### Saved entries
== == ==

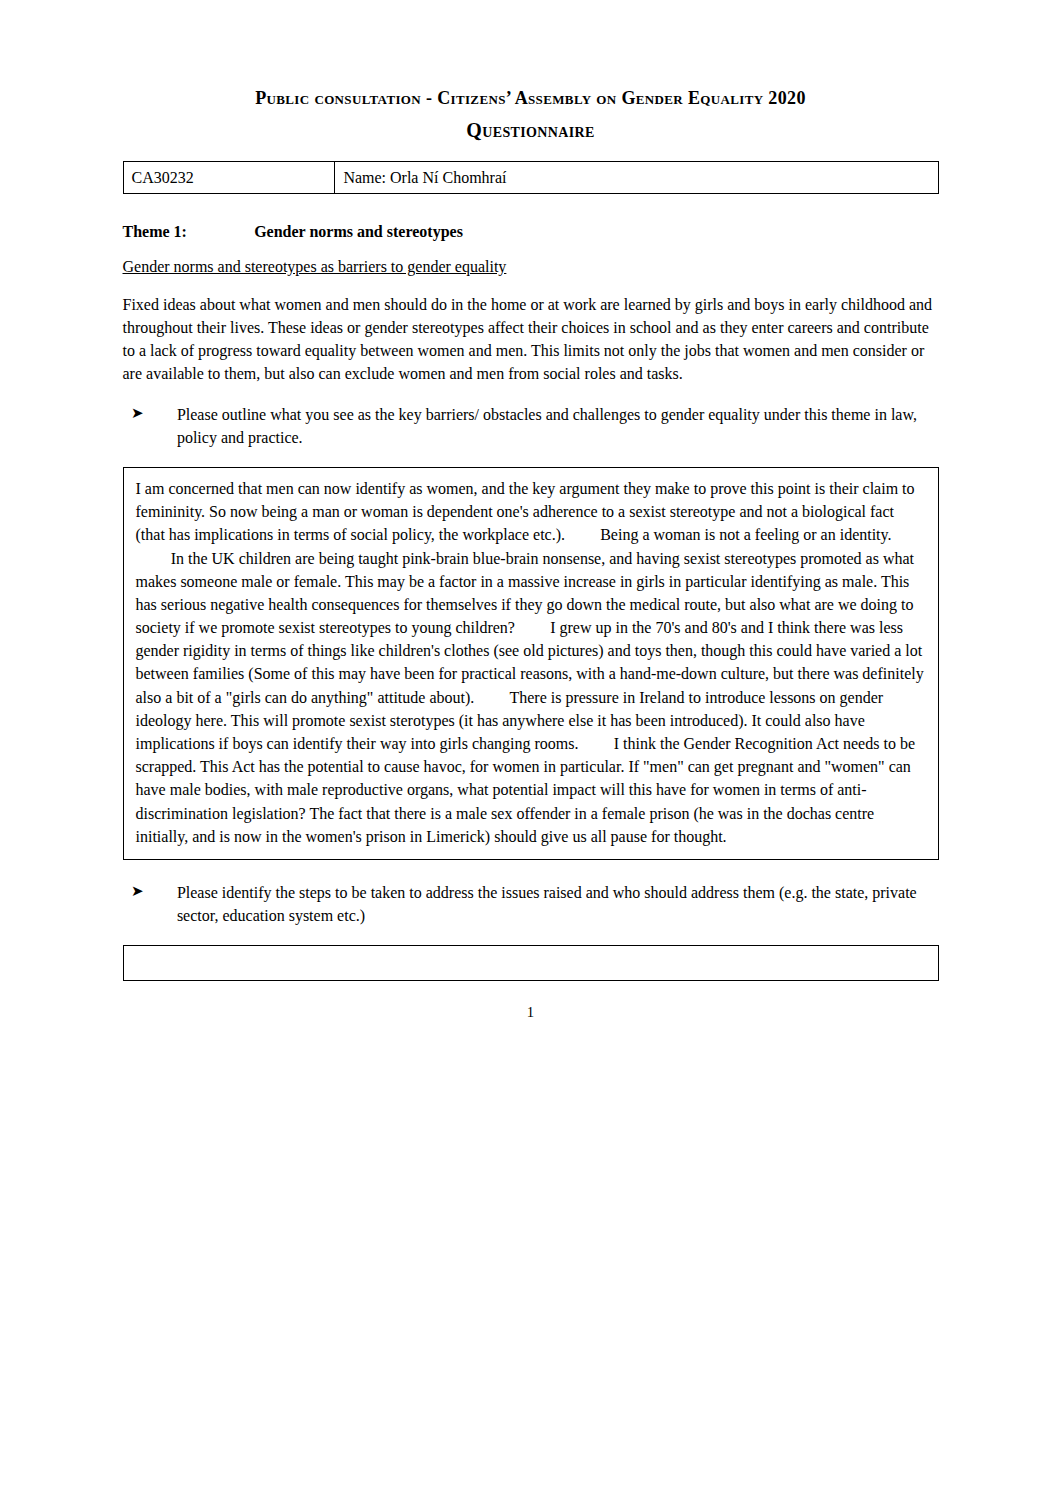Public consultation - Citizens’ Assembly on Gender Equality 2020 Questionnaire
| CA30232 | Name: Orla Ní Chomhraí |
Theme 1: Gender norms and stereotypes
Gender norms and stereotypes as barriers to gender equality
Fixed ideas about what women and men should do in the home or at work are learned by girls and boys in early childhood and throughout their lives. These ideas or gender stereotypes affect their choices in school and as they enter careers and contribute to a lack of progress toward equality between women and men. This limits not only the jobs that women and men consider or are available to them, but also can exclude women and men from social roles and tasks.
Please outline what you see as the key barriers/ obstacles and challenges to gender equality under this theme in law, policy and practice.
I am concerned that men can now identify as women, and the key argument they make to prove this point is their claim to femininity. So now being a man or woman is dependent one's adherence to a sexist stereotype and not a biological fact (that has implications in terms of social policy, the workplace etc.). Being a woman is not a feeling or an identity. In the UK children are being taught pink-brain blue-brain nonsense, and having sexist stereotypes promoted as what makes someone male or female. This may be a factor in a massive increase in girls in particular identifying as male. This has serious negative health consequences for themselves if they go down the medical route, but also what are we doing to society if we promote sexist stereotypes to young children? I grew up in the 70's and 80's and I think there was less gender rigidity in terms of things like children's clothes (see old pictures) and toys then, though this could have varied a lot between families (Some of this may have been for practical reasons, with a hand-me-down culture, but there was definitely also a bit of a "girls can do anything" attitude about). There is pressure in Ireland to introduce lessons on gender ideology here. This will promote sexist sterotypes (it has anywhere else it has been introduced). It could also have implications if boys can identify their way into girls changing rooms. I think the Gender Recognition Act needs to be scrapped. This Act has the potential to cause havoc, for women in particular. If "men" can get pregnant and "women" can have male bodies, with male reproductive organs, what potential impact will this have for women in terms of anti-discrimination legislation? The fact that there is a male sex offender in a female prison (he was in the dochas centre initially, and is now in the women's prison in Limerick) should give us all pause for thought.
Please identify the steps to be taken to address the issues raised and who should address them (e.g. the state, private sector, education system etc.)
1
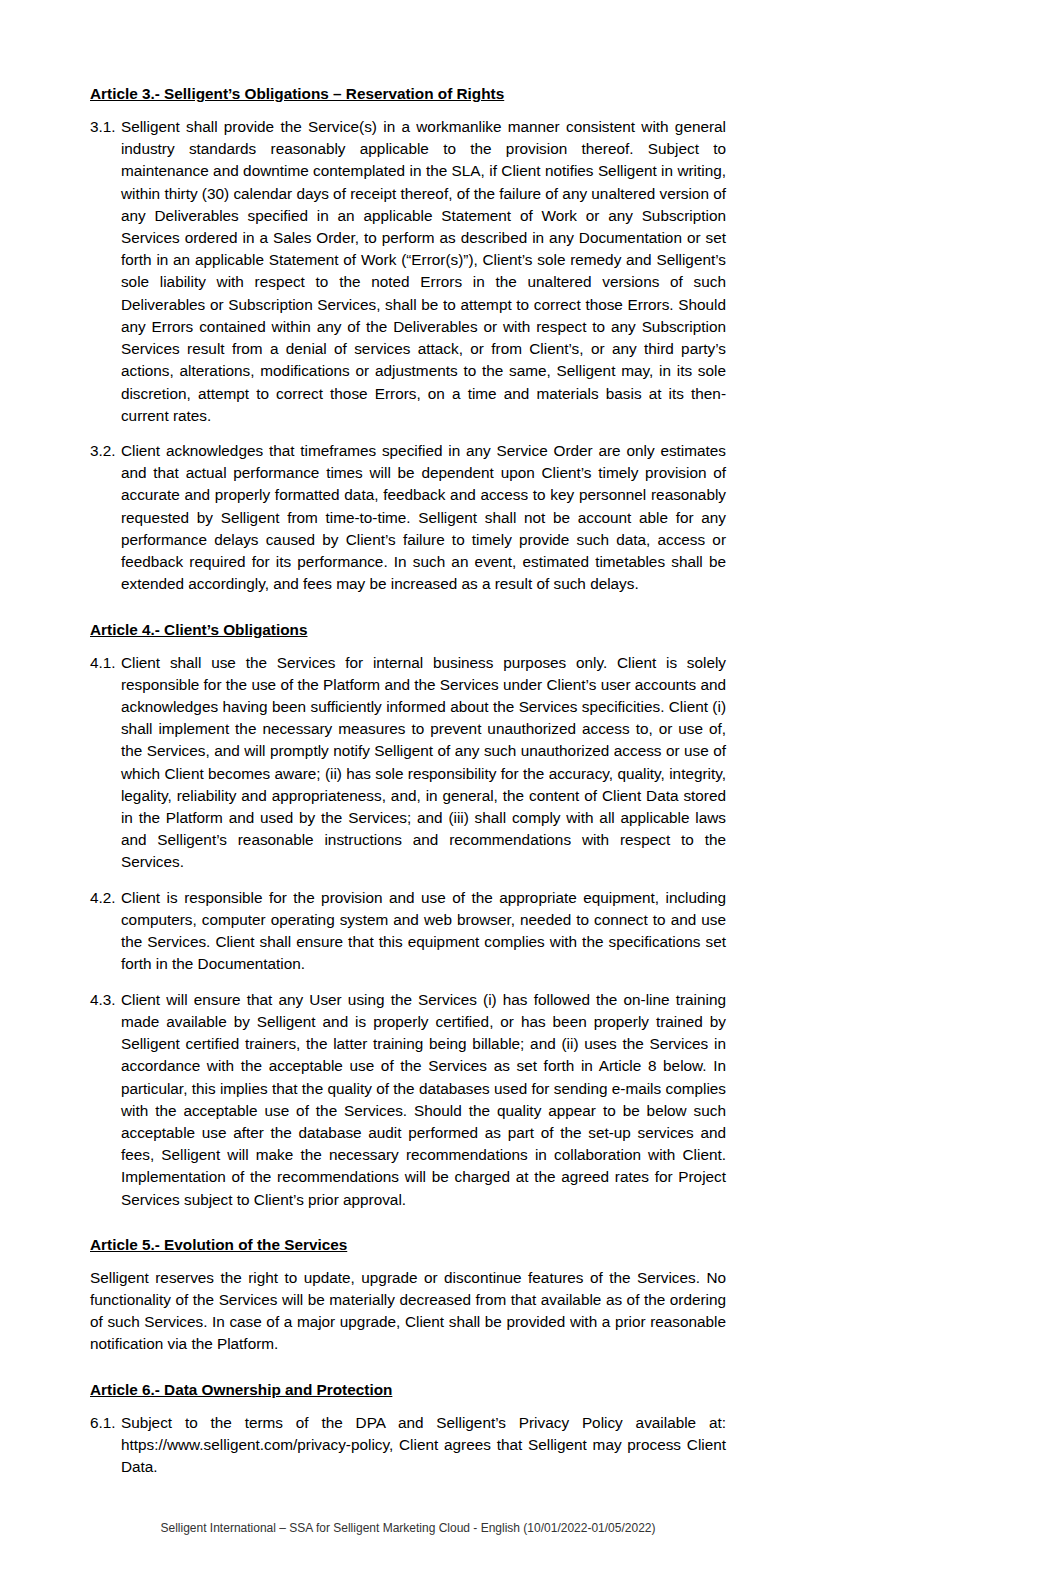Article 3.- Selligent’s Obligations – Reservation of Rights
3.1. Selligent shall provide the Service(s) in a workmanlike manner consistent with general industry standards reasonably applicable to the provision thereof. Subject to maintenance and downtime contemplated in the SLA, if Client notifies Selligent in writing, within thirty (30) calendar days of receipt thereof, of the failure of any unaltered version of any Deliverables specified in an applicable Statement of Work or any Subscription Services ordered in a Sales Order, to perform as described in any Documentation or set forth in an applicable Statement of Work (“Error(s)”), Client’s sole remedy and Selligent’s sole liability with respect to the noted Errors in the unaltered versions of such Deliverables or Subscription Services, shall be to attempt to correct those Errors. Should any Errors contained within any of the Deliverables or with respect to any Subscription Services result from a denial of services attack, or from Client’s, or any third party’s actions, alterations, modifications or adjustments to the same, Selligent may, in its sole discretion, attempt to correct those Errors, on a time and materials basis at its then-current rates.
3.2. Client acknowledges that timeframes specified in any Service Order are only estimates and that actual performance times will be dependent upon Client’s timely provision of accurate and properly formatted data, feedback and access to key personnel reasonably requested by Selligent from time-to-time. Selligent shall not be account able for any performance delays caused by Client’s failure to timely provide such data, access or feedback required for its performance. In such an event, estimated timetables shall be extended accordingly, and fees may be increased as a result of such delays.
Article 4.- Client’s Obligations
4.1. Client shall use the Services for internal business purposes only. Client is solely responsible for the use of the Platform and the Services under Client’s user accounts and acknowledges having been sufficiently informed about the Services specificities. Client (i) shall implement the necessary measures to prevent unauthorized access to, or use of, the Services, and will promptly notify Selligent of any such unauthorized access or use of which Client becomes aware; (ii) has sole responsibility for the accuracy, quality, integrity, legality, reliability and appropriateness, and, in general, the content of Client Data stored in the Platform and used by the Services; and (iii) shall comply with all applicable laws and Selligent’s reasonable instructions and recommendations with respect to the Services.
4.2. Client is responsible for the provision and use of the appropriate equipment, including computers, computer operating system and web browser, needed to connect to and use the Services. Client shall ensure that this equipment complies with the specifications set forth in the Documentation.
4.3. Client will ensure that any User using the Services (i) has followed the on-line training made available by Selligent and is properly certified, or has been properly trained by Selligent certified trainers, the latter training being billable; and (ii) uses the Services in accordance with the acceptable use of the Services as set forth in Article 8 below. In particular, this implies that the quality of the databases used for sending e-mails complies with the acceptable use of the Services. Should the quality appear to be below such acceptable use after the database audit performed as part of the set-up services and fees, Selligent will make the necessary recommendations in collaboration with Client. Implementation of the recommendations will be charged at the agreed rates for Project Services subject to Client’s prior approval.
Article 5.- Evolution of the Services
Selligent reserves the right to update, upgrade or discontinue features of the Services. No functionality of the Services will be materially decreased from that available as of the ordering of such Services. In case of a major upgrade, Client shall be provided with a prior reasonable notification via the Platform.
Article 6.- Data Ownership and Protection
6.1. Subject to the terms of the DPA and Selligent’s Privacy Policy available at: https://www.selligent.com/privacy-policy, Client agrees that Selligent may process Client Data.
Selligent International – SSA for Selligent Marketing Cloud - English (10/01/2022-01/05/2022)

== == ==

### REQUIRED ACTION
Your reply should be one number: how many lines in the records contain "reasonable".

### WRITTEN RESPONSE
2